▶ _PROBLEMS TO WORK ON_:
1. According to the text on the Pistoletto exhibition, where and when will a major retrospective of his work go on display?
2. Resume the text on the Pistoletto exhibition from the point where it stops.
╭─ TEXT BLOCK
Luxembourg & Dayan London will present Pistoletto Politico, a solo show of works by Michelangelo Pistoletto, a pivotal figure in the development of the Arte Povera movement and one of Italy’s foremost contemporary artists. The exhibition will focus on works produced in the 1960’s and 1970’s, a time of turmoil in Italy, and will examine the ways in which these works reflect the volatile socio-political landscape. A major retrospective of Pistoletto’s work will also go on display in April 2013 at the Musée du Louvre, Paris.

In seven seminal works, produced during the period referred to as Italy’s Anni di piombo (years of lead), Michelangelo Pistoletto deftly addresses the socio-political tumult that punctuated and devastated the country from the 1960s through the early 80s. The cyclical economic downturn that seized Italy throughout this period and the subsequent socio-political upheaval that it triggered served a critical role in the reinvigoration and deployment of radical ideologies. From references to domestic terrorist factions, assassinations, incarceration, and student led insurrection, Pistoletto addresses art’s power to serve as a crucial and active site of political interrogation.
╰─
╭─ RAW DATA
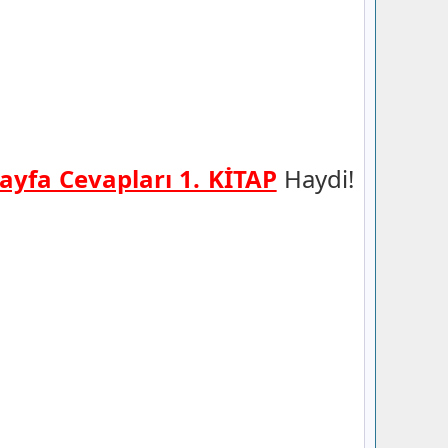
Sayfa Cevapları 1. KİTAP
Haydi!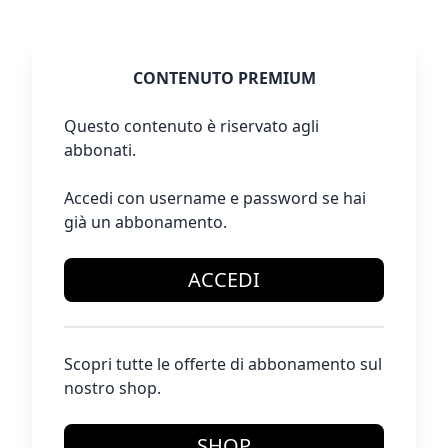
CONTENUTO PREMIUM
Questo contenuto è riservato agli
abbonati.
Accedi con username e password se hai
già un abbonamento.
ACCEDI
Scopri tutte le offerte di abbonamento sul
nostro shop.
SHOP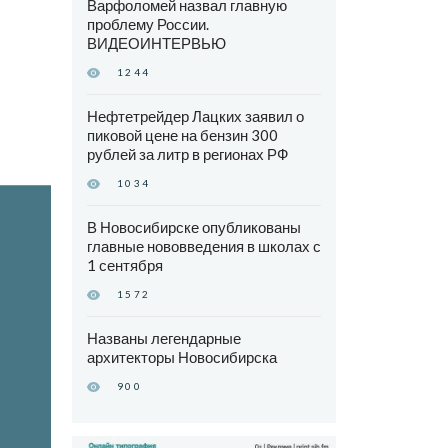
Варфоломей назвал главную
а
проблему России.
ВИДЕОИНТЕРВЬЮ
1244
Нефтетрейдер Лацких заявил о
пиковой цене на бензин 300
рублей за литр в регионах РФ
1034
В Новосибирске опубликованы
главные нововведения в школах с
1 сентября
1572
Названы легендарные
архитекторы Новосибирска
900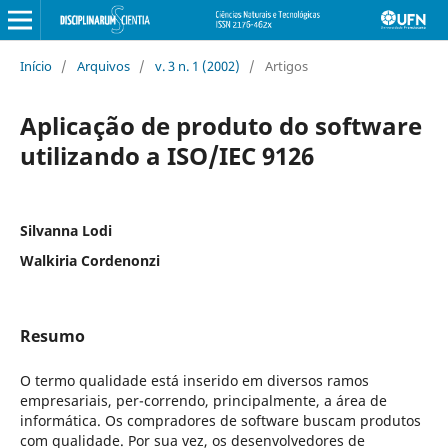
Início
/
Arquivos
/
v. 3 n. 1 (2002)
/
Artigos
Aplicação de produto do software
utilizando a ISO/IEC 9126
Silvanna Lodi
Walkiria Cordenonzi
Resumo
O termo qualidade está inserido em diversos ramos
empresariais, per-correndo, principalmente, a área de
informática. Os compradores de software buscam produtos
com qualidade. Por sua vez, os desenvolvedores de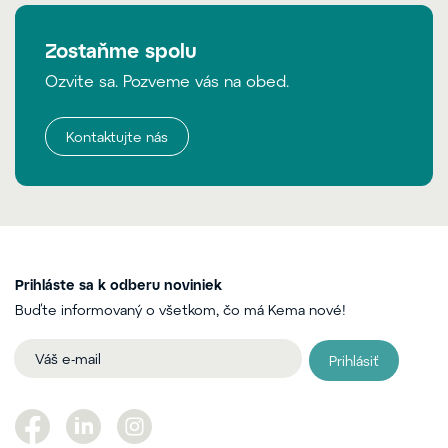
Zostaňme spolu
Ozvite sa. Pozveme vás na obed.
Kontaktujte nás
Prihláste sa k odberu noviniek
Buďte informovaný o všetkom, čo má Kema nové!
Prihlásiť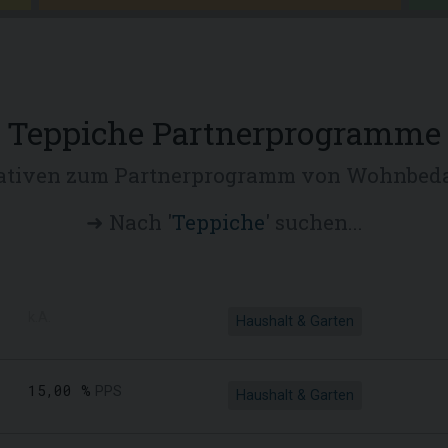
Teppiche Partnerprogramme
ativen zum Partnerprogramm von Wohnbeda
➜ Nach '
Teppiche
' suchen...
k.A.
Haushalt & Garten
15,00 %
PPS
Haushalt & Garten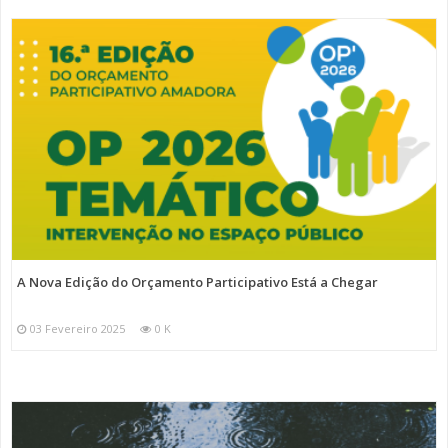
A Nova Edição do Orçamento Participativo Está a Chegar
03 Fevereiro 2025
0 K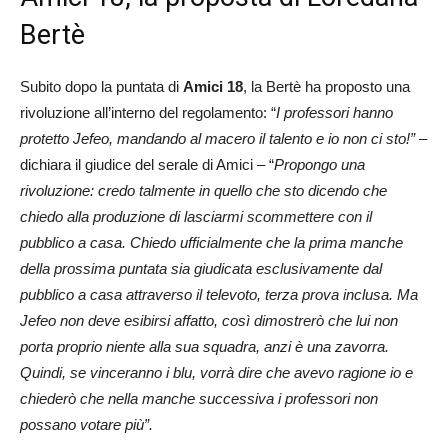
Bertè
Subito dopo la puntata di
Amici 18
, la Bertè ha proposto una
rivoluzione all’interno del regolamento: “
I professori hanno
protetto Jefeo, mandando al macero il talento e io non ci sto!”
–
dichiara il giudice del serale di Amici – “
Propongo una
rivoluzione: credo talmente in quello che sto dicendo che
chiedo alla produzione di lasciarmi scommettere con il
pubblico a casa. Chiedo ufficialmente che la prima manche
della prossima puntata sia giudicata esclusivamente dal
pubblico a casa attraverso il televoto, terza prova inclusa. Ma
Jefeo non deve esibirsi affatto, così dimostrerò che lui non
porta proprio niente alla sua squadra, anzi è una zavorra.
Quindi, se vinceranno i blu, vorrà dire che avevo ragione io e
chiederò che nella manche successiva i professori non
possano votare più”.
╰─
▶ _ANSWERS_:
1. At the Musée du Louvre in Paris, in April 2013.

2.
This era saw the country struggling against a backdrop of growing outrage over the Vietnam War, student riots, extremism on all sides and terrorism within the country. In the aftermath of the Second Word War, Italy had swiftly developed from a relatively impoverished country heavily reliant on the agricultural economy, to a rapidly industrialising nation with a thriving foreign trade.

However, in the 1960’s Italy found itself facing another economic downturn as a result of the Cold War, which led to a culture of economic and social tension and upheaval, especially among the younger generation who struggled to find their place within society, both economically and politically.

This exhibition puts forward the argument that while Pistoletto did not directly affiliate himself with any particular faction, the artist’s works are inseparable from the revolutionary currents which informed them. By using materials and concepts that departed radically from traditionally accepted methods of formal representation, Pistoletto utilised the art object as a means of wresting culture from the control of capitalist concerns while simultaneously examining a political system that permanently alienated the worker from the products of his labour. Purposefully choosing to avoid the use of historically privileged materials and instead using those that were culled from the realm of benign utility, Pistoletto’s conceptual and pictorial depictions of politicized events cannot be read as a set of politically neutral gestures.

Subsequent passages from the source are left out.